▶ **Page-level text extractions**:
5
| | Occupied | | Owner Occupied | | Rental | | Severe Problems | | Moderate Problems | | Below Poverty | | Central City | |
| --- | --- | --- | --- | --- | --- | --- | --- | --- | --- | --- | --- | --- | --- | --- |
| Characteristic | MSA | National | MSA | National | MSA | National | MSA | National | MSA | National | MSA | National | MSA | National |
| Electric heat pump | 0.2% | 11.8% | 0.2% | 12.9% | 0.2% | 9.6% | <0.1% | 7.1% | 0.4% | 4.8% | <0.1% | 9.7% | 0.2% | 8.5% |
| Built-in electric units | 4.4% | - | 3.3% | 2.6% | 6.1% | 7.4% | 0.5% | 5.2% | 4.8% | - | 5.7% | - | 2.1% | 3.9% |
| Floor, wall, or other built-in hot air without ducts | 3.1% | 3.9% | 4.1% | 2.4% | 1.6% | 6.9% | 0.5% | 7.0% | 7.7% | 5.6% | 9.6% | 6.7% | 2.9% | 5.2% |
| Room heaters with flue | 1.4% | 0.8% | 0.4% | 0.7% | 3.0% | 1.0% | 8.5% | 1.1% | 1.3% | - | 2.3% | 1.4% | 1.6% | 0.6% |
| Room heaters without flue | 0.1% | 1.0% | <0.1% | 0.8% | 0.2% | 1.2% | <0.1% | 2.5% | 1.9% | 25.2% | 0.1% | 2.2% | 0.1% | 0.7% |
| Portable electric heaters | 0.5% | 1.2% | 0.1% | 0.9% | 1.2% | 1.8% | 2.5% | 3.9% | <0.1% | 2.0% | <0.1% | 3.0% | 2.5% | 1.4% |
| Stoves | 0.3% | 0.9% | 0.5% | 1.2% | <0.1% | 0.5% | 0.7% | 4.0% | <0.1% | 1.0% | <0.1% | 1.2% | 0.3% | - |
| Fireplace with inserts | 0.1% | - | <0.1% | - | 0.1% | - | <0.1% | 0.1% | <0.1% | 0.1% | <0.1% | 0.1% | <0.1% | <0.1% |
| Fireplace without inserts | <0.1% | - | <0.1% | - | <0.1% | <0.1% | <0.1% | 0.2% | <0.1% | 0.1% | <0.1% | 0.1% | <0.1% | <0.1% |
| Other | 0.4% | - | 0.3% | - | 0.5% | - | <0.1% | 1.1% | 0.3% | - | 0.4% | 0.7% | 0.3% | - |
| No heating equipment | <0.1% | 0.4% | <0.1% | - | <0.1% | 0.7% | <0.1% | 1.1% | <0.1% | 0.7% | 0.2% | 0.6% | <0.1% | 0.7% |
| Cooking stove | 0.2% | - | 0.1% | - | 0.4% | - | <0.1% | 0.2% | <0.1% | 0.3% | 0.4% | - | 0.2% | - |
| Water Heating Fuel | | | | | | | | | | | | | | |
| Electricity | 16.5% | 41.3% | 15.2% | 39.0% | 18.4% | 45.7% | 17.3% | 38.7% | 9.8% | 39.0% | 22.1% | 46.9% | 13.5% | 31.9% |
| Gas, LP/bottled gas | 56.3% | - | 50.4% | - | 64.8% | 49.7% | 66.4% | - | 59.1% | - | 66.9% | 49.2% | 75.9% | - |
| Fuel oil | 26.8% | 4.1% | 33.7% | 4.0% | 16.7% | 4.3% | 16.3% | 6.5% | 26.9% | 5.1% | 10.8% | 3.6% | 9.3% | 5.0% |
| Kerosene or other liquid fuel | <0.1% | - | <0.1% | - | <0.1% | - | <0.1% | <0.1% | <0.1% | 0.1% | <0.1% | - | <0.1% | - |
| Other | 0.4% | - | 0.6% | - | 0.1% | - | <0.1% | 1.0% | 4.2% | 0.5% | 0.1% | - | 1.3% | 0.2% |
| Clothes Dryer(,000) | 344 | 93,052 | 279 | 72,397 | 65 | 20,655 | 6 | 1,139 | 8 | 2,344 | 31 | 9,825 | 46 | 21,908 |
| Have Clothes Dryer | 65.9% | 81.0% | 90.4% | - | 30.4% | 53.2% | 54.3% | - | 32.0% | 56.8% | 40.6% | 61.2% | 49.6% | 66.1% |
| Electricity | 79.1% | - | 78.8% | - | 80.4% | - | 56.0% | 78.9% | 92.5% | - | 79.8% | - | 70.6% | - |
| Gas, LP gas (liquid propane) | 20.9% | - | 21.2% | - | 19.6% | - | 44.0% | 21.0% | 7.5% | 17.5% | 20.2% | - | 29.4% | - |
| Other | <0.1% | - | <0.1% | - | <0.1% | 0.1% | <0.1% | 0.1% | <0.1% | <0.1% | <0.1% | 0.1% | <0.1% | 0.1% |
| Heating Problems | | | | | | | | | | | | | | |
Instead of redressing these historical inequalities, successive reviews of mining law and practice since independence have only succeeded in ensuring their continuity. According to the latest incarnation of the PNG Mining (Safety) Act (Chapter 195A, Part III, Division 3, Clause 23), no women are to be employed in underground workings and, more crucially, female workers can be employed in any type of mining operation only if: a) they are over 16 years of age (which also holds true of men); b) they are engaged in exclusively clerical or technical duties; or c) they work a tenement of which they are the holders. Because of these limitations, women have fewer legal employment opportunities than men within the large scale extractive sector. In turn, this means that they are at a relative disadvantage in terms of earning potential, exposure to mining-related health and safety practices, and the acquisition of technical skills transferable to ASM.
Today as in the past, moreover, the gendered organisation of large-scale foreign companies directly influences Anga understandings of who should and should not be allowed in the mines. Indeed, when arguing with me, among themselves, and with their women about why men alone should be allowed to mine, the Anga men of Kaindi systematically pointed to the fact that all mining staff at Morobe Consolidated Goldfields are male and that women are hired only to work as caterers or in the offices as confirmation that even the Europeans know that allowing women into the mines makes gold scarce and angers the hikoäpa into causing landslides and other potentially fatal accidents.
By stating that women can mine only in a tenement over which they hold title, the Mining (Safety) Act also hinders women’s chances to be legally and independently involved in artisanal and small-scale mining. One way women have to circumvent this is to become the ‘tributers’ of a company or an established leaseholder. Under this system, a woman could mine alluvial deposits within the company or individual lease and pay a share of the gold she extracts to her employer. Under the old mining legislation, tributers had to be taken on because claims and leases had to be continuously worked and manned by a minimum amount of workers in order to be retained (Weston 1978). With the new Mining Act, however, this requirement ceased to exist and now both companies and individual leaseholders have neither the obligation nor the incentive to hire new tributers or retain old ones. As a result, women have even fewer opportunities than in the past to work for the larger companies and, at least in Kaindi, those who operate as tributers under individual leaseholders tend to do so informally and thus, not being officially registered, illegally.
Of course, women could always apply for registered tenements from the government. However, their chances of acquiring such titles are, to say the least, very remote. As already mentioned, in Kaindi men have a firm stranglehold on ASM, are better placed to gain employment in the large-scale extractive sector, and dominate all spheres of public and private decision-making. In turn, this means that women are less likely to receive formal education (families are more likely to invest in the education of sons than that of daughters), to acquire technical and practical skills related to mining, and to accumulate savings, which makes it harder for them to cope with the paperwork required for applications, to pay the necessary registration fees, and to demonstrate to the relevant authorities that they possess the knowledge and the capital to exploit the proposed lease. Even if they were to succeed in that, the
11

▶ **Exercise aim**: From the records, copy out each line that includes the string "Room".

▶ **Answer to this task**:
| Room heaters with flue | 1.4% | 0.8% | 0.4% | 0.7% | 3.0% | 1.0% | 8.5% | 1.1% | 1.3% | - | 2.3% | 1.4% | 1.6% | 0.6% |
| Room heaters without flue | 0.1% | 1.0% | <0.1% | 0.8% | 0.2% | 1.2% | <0.1% | 2.5% | 1.9% | 25.2% | 0.1% | 2.2% | 0.1% | 0.7% |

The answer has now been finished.